Thursday, July 4, 2013

One Two Three Strikes Your Out at the Old Ball Game






Growing up in New York, summer meant baseball.  I was fortunate to have lived between Shea Stadium and Yankee Stadium.  My grandfather Morris loved baseball and I remember when he would come to visit us he would bring his transistor radio and we would sit on the back patio and listen to the games together.  He explained the rules.  He listened to the game rather than watching it on TV because he said it didn’t translate well.  I so agree with him. TV cannot capture the excitement of the game. Bottom line, there was nothing like watching a game at the ball park. Morris was a big Brooklyn Dodgers fan and was heartbroken when they left to go to Los Angeles before the 1958 season. He Grudgingly adopted The Mets and so I became a Mets fan.

I was really lucky.  My best friend lived next door and she had two older brothers which I kind of adopted as my own.  Every now and then they would take us to a game at Shea stadium.  I don’t believe I ever thanked you guys for letting me tag along.  It was great.  We sat in the seats in general admission which was way up at the top of the stadium and I loved it.  I thought they were the best seats in the house and here is why.  There was an overhang so if it started to rain we would not get soaked or if it was really sunny there was a little shade.  Also from that vantage point you could see the whole field.  We had young eyes and binoculars.  What did we know? The price of admission was just a few dollars and with a coke and hotdog I was in heaven. 

I usually got to go to Yankee Stadium with a youth group.  Unlike Shea Stadium, Yankee Stadium was in a neighborhood.  I always wondered what it was like to live across the street from the Stadium.  Shea stadium was built in 1964 and the Mets played there until 2008 so relatively speaking it was spanking new when we went to see games in the late sixties early seventies.  The Yankee’s played their first season at Yankee stadium in 1923.  Originally they played at the Polo Grounds but the landlord, The New York Giants asked them to vacate the premises in 1921 when the attendance to the Yankee’s games started rivaling their own attendance.  In walks Babe Ruth and changed the Yankees forever.  So The Yankees bought the land and built the stadium.

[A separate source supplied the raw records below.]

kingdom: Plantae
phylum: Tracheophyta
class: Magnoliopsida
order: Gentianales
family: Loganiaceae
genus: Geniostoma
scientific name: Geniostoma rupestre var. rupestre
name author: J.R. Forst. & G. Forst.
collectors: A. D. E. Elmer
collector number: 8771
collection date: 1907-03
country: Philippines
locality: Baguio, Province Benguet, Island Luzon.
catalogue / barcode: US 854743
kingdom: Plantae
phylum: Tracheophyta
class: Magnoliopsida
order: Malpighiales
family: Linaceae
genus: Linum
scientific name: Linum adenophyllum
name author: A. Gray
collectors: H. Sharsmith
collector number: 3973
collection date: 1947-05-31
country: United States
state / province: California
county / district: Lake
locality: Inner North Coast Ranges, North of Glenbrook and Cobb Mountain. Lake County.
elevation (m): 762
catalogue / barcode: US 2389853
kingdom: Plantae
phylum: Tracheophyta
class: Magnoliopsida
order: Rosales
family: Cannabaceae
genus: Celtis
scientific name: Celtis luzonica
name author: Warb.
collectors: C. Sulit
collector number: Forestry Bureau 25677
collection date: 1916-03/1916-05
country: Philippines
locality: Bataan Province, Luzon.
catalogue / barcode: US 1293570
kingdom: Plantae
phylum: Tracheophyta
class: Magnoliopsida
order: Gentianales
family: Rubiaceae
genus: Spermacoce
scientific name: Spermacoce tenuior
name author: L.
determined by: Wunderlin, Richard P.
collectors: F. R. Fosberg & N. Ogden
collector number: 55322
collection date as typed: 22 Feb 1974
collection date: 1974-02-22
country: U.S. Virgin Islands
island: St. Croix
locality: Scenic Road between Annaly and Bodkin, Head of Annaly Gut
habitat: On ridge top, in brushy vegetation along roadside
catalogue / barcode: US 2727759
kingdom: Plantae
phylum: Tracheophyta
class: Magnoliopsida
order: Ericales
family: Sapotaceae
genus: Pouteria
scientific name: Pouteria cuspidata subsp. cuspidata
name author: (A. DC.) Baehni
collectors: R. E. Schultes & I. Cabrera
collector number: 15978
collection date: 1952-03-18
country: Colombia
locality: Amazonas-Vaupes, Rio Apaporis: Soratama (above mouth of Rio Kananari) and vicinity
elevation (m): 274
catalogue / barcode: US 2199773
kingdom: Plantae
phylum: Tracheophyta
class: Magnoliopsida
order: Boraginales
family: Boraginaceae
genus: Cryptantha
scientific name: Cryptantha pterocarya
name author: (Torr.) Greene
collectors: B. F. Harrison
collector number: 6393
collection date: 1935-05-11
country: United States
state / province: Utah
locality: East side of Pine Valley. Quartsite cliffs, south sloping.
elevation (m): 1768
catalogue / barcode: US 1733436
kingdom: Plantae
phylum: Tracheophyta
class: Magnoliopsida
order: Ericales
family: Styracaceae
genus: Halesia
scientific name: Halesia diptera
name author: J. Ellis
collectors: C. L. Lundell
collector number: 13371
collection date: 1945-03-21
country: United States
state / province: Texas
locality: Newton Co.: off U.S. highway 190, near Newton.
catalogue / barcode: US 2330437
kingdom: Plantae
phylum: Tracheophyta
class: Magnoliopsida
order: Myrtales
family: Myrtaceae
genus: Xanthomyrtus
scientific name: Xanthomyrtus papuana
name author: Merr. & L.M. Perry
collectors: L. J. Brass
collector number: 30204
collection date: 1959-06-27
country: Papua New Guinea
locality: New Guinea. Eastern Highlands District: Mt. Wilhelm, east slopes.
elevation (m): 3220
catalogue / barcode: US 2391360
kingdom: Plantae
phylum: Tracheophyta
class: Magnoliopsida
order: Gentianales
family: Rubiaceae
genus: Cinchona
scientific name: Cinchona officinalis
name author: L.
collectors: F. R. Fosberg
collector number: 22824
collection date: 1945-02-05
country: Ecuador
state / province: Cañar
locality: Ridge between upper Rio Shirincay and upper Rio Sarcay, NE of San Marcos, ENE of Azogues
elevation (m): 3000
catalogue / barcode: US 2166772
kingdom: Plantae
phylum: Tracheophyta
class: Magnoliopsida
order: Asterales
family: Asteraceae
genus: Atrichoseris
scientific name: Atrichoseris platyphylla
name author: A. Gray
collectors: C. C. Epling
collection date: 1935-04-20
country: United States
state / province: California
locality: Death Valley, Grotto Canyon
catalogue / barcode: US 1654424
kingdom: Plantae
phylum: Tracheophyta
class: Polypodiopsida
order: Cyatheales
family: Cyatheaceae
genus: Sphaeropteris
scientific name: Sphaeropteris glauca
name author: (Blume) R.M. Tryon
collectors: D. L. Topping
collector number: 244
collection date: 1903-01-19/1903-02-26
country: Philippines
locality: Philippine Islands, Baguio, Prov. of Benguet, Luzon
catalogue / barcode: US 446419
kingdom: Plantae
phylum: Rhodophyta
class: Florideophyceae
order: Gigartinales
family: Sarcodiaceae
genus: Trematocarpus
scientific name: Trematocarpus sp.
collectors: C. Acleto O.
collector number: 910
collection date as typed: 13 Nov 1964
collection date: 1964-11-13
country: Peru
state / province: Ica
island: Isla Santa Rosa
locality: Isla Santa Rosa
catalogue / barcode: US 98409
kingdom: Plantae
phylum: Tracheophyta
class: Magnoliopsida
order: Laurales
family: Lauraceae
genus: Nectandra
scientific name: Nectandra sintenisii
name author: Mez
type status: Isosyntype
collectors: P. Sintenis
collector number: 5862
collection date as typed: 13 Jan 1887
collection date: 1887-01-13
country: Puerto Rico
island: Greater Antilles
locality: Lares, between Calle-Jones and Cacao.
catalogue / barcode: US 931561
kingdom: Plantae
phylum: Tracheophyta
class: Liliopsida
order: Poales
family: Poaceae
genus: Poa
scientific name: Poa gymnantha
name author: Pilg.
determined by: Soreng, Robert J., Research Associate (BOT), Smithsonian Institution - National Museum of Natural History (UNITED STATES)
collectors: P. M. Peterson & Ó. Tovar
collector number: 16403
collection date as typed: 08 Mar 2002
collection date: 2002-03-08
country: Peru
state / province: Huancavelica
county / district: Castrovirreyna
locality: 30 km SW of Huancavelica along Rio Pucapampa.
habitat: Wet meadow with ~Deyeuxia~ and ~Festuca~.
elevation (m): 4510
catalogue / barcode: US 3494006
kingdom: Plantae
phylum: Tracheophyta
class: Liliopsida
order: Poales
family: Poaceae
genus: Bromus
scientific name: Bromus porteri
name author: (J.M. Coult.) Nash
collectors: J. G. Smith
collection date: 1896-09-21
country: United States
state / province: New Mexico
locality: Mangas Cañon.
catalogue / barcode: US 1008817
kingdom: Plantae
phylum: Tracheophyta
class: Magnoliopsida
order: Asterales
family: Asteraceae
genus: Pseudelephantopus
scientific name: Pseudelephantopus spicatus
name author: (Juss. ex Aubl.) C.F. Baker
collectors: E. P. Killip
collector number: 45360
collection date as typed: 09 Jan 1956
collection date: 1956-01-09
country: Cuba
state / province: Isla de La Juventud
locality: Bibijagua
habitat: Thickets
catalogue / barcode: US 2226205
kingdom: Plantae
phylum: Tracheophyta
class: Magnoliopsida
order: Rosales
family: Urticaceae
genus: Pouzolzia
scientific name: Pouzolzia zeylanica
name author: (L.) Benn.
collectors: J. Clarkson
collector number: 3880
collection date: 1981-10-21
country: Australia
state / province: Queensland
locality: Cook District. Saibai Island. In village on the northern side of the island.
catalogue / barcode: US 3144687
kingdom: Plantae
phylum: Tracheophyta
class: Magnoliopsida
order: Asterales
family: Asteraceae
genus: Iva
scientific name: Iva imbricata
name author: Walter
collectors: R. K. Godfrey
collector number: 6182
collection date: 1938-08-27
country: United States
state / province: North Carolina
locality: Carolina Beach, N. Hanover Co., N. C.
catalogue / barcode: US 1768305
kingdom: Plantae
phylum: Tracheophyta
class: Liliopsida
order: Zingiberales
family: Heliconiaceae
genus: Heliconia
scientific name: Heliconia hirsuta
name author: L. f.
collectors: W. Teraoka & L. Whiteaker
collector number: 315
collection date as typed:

The feel of the two stadiums were so completely different.  Even though I went to watch games in the ” modernized”  Yankee stadium, you could still feel the history of the place.  It was almost like there were ghosts wondering around the stadium similar to the ghosts flying around Hogwarts from the Harry Potter books.

I was reading the Sports section on June 30th, yes I occasionally read the sports section, and there was an interesting article about baseball that I thought you all might find interesting.  I have included the link below for you to read.  One of the points made in the article was that baseball use to be a sport found in inner cities and then one day it just disappeared.  Kids moved to another sport.  I thought to myself how sad is that?  Baseball use to be America’s game, its pastime, and now not so much.  Football the big goliath has quietly taken over.  The kids on the block I grew up on who use to play baseball on the street in the summer have probably been replace with kids who are now playing football.  Baseball wake up and do something.